A former prosecutor, McCaskill said she spent her legal career supporting sex-crime victims at a time few others would. “The guys in my office used to laugh at the cases I’d take to court,” she said. “I took three guys who took a stripper home to court, and got them all three convicted.”

McCaskill said taking the prosecution of sex crimes in the military out of the chain of command would have resulted in fewer prosecutions, not more, because prosecutors, she said, “get seduced by a win-loss record, and don’t want to take a loser to court.”

Under Gillibrand’s bill, if a prosecutor doesn’t want to take the case to trial, that’s the end of it, whereas under McCaskill’s, if the prosecutor wants to take the case and the commander does not, it’s automatically referred to the civilian secretary of that branch of the service for review. In cases where neither the prosecutor nor the commander wants to bring the case, it’s also referred to the secretary.
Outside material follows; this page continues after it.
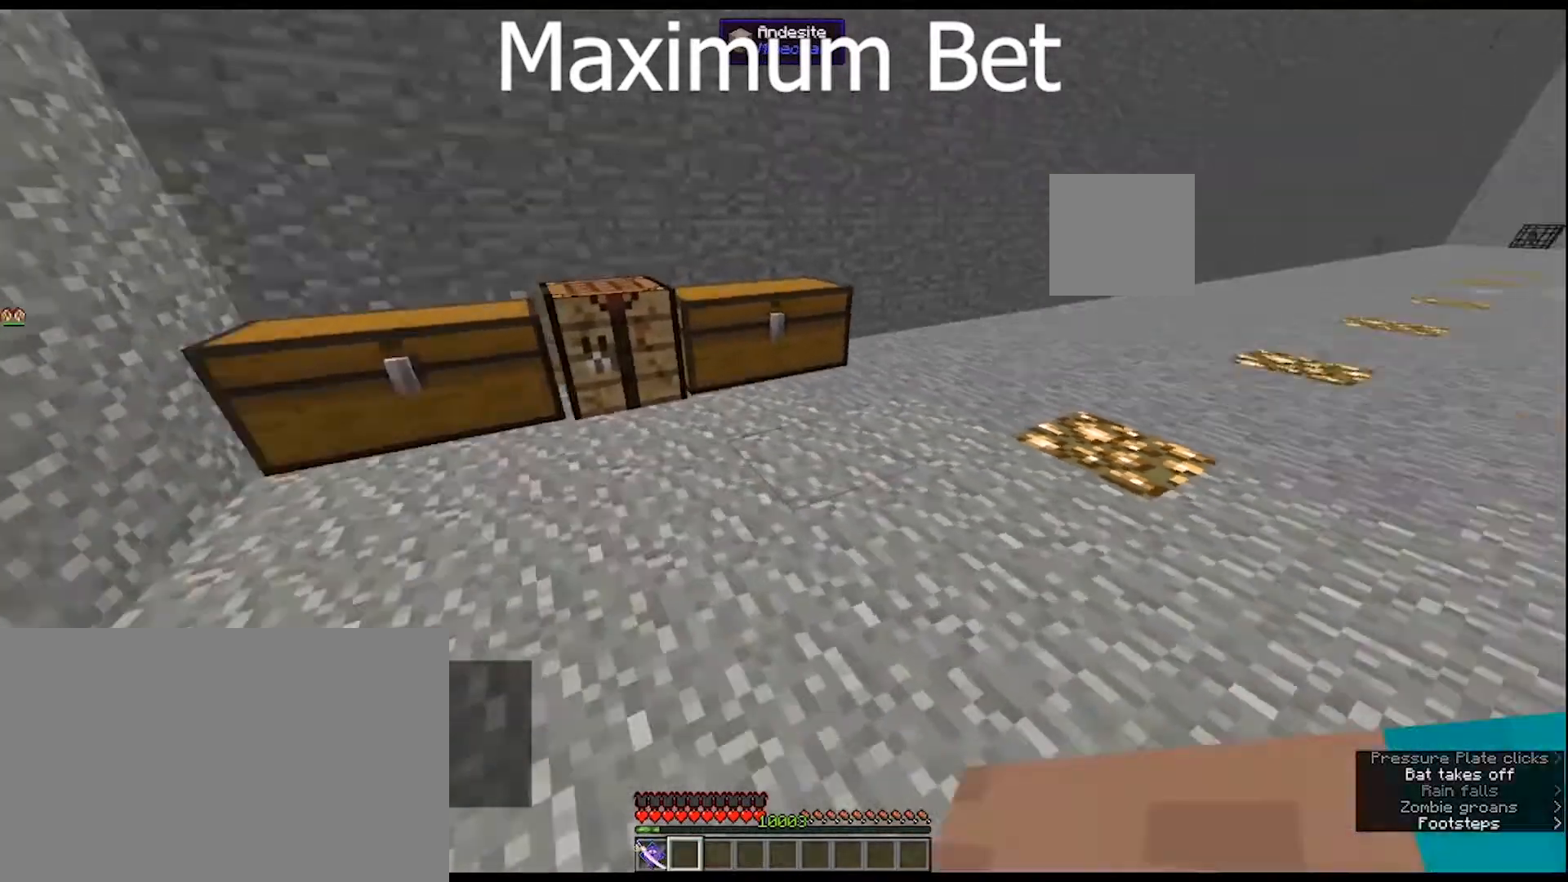
{"keys": [], "mouse": [], "mouse_move": "left", "events": [[33, "w", "up"], [267, "mouse_wheel", "down"], [333, "mouse_wheel", "up"]]}
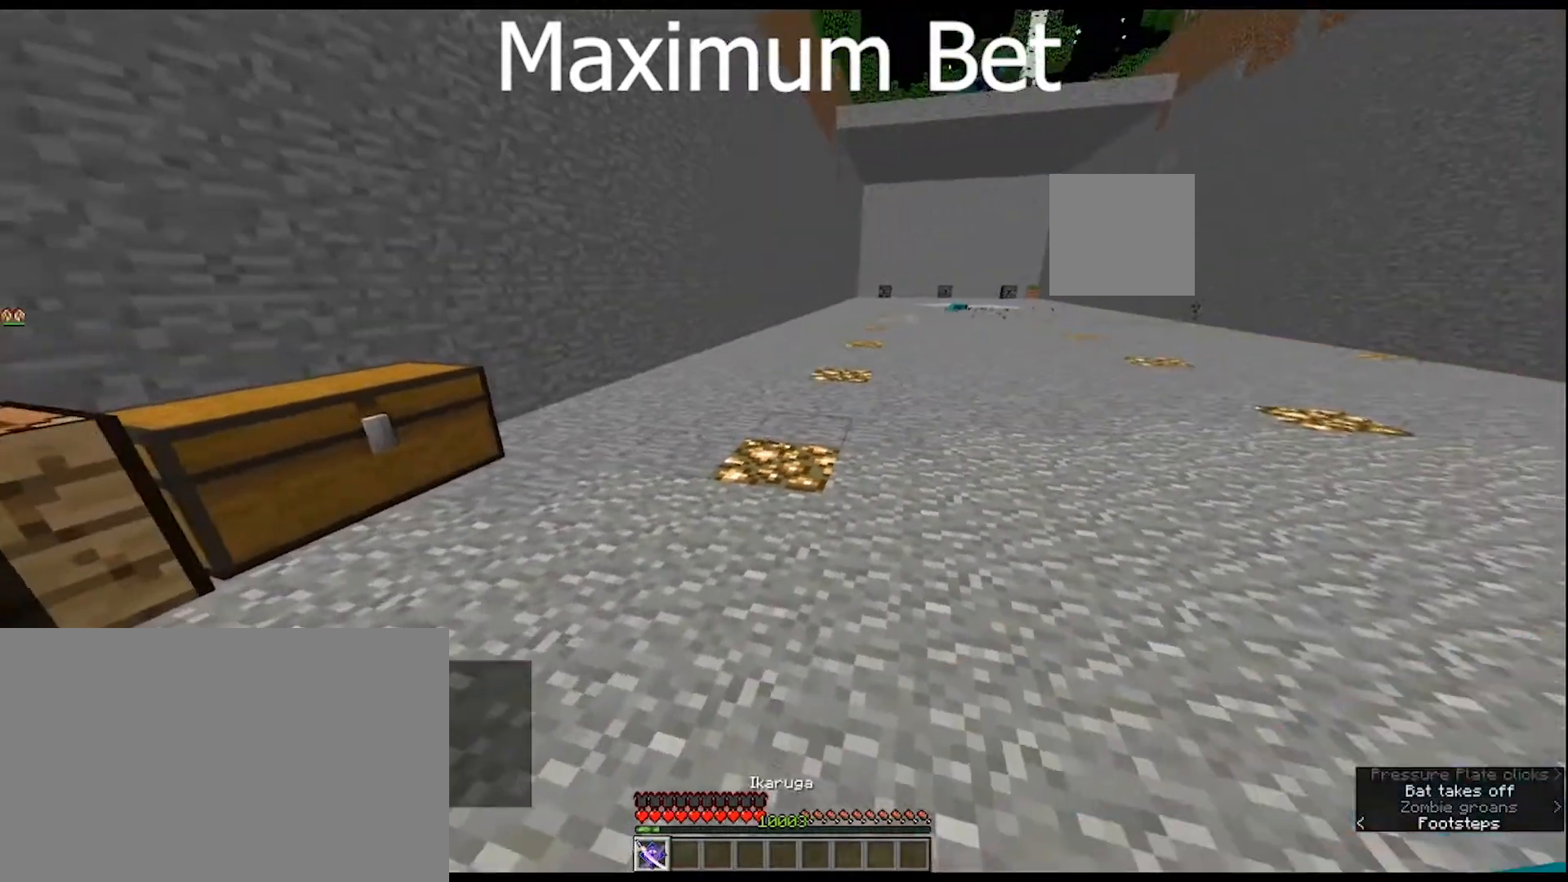
{"keys": [], "mouse": [], "mouse_move": "still", "events": [[233, "q", "down"], [400, "q", "up"]]}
McCaskill points out that the military sexual-assault cases in the news would not have been brought if Gillibrand’s bill were law. After an Army captain accused Brig. Gen. Jeffrey Sinclair, it was the commander, rather than prosecutors, who insisted the case go to court.
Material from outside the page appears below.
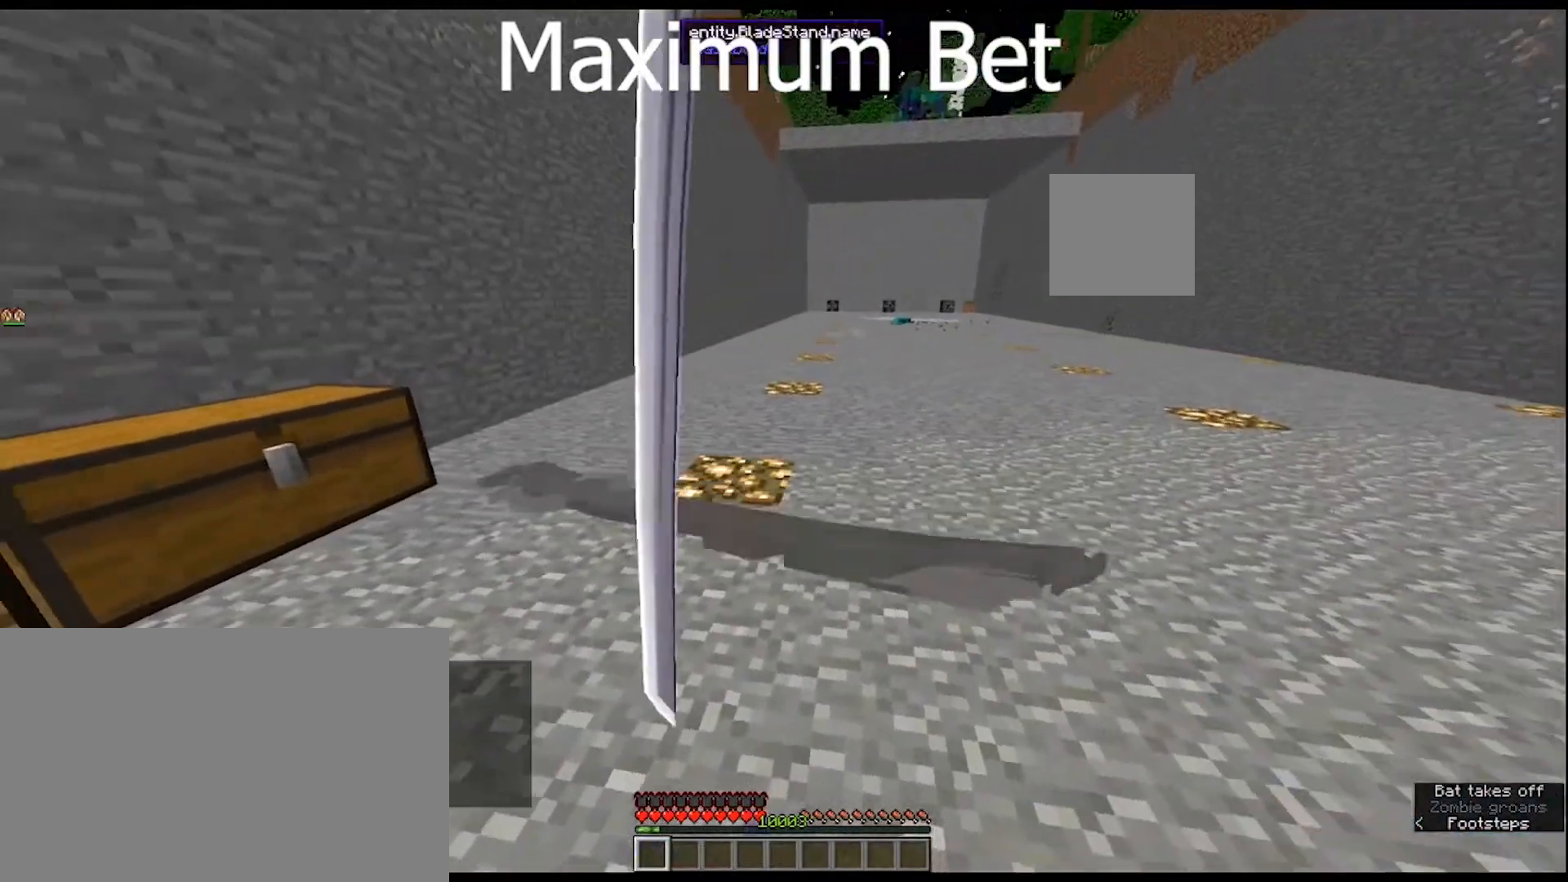
{"keys": ["w"], "mouse": [], "mouse_move": "still", "events": [[367, "w", "down"]]}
Similarly, in the case involving the Naval Academy midshipman who three former football players were accused of assaulting, prosecutors initially chose not to take the case — a decision overturned by the commander, instead of the other way around.

The commander decided the case against two of the players should go forward, but prosecutors later dropped the case against a second player. The case against the one player who will go on trial next week would not have gone forward under Gillibrand’s bill, McCaskill said.

And the kind of brutal public questioning the woman at the center of that case endured at a preliminary military hearing known as an Article 32 hearing can no longer occur because of changes that Gillibrand and McCaskill pushed for as part of the defense reauthorization agreement at the end of 2013. Now, the victim does not have to appear publicly. The accused, McCaskill said, “still has the right to discovery but through affidavits with their own lawyers.”